(Page element annotations)

____________________

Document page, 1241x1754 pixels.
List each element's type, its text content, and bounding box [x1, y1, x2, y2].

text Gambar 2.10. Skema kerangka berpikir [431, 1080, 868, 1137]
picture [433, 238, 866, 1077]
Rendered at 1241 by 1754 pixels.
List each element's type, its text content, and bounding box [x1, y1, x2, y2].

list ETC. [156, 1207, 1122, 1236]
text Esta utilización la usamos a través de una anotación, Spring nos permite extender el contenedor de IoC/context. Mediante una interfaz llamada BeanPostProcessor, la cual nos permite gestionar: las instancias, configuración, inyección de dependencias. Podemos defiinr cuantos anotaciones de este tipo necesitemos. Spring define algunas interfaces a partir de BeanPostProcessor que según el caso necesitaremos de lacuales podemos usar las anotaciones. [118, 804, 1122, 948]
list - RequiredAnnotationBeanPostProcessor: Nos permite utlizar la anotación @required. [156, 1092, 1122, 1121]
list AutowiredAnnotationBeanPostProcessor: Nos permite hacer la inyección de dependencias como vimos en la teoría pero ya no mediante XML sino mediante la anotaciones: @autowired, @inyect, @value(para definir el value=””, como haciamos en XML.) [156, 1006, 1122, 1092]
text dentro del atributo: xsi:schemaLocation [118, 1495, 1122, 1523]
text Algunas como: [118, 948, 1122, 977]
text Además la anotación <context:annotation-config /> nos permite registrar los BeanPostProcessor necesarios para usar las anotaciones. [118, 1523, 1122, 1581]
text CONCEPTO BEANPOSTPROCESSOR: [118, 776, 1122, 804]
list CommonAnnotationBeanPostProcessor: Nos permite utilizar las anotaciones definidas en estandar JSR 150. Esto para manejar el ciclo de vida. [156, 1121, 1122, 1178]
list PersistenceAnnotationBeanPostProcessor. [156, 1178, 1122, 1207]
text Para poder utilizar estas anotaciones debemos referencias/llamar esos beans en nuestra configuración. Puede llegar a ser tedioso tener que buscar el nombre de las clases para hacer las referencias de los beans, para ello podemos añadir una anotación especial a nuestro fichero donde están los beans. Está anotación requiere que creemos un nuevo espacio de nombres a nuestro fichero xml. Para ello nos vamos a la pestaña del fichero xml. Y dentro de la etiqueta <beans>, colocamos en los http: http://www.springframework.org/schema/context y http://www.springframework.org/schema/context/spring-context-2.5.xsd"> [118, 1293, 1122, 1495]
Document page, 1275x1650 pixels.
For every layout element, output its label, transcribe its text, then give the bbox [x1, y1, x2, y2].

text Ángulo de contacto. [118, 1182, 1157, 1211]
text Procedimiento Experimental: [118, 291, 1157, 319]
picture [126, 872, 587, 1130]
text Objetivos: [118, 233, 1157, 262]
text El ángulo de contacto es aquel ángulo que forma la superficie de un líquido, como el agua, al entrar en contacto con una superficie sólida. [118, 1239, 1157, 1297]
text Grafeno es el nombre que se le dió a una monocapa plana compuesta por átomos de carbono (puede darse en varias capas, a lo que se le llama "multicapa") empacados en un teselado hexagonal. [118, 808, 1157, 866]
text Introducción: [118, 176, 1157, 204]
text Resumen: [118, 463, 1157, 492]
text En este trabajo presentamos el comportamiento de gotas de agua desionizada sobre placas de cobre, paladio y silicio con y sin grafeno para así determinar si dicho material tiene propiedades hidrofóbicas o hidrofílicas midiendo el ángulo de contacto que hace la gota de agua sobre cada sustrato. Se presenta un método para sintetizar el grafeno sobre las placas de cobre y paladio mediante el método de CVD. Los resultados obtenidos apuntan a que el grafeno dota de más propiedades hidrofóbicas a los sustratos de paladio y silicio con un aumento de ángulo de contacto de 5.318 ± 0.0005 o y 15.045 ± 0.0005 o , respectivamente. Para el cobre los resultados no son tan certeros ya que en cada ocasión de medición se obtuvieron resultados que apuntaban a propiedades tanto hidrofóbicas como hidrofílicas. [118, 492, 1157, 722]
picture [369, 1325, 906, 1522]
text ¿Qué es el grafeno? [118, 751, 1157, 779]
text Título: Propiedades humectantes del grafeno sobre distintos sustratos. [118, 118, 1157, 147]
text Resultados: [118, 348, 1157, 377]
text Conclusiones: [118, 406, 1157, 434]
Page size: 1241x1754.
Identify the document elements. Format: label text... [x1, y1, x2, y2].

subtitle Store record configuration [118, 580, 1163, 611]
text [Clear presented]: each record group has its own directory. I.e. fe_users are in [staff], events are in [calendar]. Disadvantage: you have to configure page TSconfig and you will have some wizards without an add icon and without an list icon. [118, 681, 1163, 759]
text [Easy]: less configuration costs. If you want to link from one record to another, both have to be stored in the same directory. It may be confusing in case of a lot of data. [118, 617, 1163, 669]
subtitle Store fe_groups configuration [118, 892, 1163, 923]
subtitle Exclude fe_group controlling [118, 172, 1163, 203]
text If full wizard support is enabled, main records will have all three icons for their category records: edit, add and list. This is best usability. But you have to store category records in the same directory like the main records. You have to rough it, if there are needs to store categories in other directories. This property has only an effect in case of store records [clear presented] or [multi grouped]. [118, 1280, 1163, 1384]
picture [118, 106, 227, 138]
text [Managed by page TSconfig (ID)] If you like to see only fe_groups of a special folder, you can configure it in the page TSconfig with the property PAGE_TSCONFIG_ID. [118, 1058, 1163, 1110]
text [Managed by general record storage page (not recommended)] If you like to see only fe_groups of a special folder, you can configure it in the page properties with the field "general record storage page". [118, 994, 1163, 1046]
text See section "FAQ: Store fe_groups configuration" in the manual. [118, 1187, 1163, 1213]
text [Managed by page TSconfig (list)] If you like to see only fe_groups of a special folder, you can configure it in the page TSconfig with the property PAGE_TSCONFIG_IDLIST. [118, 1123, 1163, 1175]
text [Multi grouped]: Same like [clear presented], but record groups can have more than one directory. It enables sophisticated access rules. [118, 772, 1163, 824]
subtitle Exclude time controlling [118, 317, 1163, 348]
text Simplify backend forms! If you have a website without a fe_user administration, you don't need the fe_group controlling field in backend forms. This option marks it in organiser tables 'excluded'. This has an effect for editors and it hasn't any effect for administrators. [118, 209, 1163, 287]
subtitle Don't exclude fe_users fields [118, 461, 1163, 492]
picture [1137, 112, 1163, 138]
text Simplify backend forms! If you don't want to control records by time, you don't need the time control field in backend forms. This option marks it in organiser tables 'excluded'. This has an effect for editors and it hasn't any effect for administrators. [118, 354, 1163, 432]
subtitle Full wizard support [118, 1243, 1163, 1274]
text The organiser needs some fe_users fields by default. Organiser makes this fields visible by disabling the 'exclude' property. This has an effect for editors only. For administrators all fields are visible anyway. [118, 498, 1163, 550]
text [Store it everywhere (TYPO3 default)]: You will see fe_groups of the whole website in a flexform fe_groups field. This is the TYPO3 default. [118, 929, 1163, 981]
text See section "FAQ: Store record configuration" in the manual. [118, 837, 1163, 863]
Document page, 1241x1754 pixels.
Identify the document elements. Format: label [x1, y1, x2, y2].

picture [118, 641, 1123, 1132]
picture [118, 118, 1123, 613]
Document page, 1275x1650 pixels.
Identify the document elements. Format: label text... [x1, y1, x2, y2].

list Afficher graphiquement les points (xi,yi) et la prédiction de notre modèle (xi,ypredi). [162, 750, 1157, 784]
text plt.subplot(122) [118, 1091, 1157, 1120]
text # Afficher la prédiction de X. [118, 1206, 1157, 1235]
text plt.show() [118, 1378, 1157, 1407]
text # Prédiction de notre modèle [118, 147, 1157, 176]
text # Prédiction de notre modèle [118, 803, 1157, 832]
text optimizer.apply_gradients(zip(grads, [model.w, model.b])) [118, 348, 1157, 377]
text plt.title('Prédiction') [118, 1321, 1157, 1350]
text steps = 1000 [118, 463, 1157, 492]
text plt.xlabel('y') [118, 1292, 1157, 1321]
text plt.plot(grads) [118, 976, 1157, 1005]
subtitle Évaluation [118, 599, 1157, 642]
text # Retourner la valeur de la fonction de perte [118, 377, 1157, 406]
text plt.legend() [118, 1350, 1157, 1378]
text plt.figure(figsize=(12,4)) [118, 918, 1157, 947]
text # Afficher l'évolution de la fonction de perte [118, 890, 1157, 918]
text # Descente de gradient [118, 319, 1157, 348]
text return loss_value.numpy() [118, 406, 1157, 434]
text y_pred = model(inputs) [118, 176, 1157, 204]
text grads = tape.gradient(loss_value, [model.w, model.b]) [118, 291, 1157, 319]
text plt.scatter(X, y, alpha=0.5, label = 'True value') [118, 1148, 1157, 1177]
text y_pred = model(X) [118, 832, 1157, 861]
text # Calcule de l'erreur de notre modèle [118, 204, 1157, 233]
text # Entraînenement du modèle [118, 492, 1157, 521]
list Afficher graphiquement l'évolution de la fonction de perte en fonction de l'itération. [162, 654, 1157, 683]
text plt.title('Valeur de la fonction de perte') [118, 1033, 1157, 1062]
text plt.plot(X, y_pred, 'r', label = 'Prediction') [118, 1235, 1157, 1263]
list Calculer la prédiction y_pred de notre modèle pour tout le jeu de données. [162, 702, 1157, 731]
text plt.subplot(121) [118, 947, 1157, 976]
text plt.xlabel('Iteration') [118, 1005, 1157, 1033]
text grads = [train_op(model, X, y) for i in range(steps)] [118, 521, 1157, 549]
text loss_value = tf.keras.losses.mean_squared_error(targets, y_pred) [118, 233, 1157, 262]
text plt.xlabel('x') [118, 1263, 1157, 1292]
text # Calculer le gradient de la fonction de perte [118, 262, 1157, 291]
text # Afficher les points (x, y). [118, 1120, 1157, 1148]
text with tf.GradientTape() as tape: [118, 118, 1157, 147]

____________________

• _Problem_:
Copy out the lines of the records, without any changes, from the one containing "text Ángulo de" down to the one containing "text Resumen: [118, 463, 1157, 492]", both included.

• _Completed task_:
text Ángulo de contacto. [118, 1182, 1157, 1211]
text Procedimiento Experimental: [118, 291, 1157, 319]
picture [126, 872, 587, 1130]
text Objetivos: [118, 233, 1157, 262]
text El ángulo de contacto es aquel ángulo que forma la superficie de un líquido, como el agua, al entrar en contacto con una superficie sólida. [118, 1239, 1157, 1297]
text Grafeno es el nombre que se le dió a una monocapa plana compuesta por átomos de carbono (puede darse en varias capas, a lo que se le llama "multicapa") empacados en un teselado hexagonal. [118, 808, 1157, 866]
text Introducción: [118, 176, 1157, 204]
text Resumen: [118, 463, 1157, 492]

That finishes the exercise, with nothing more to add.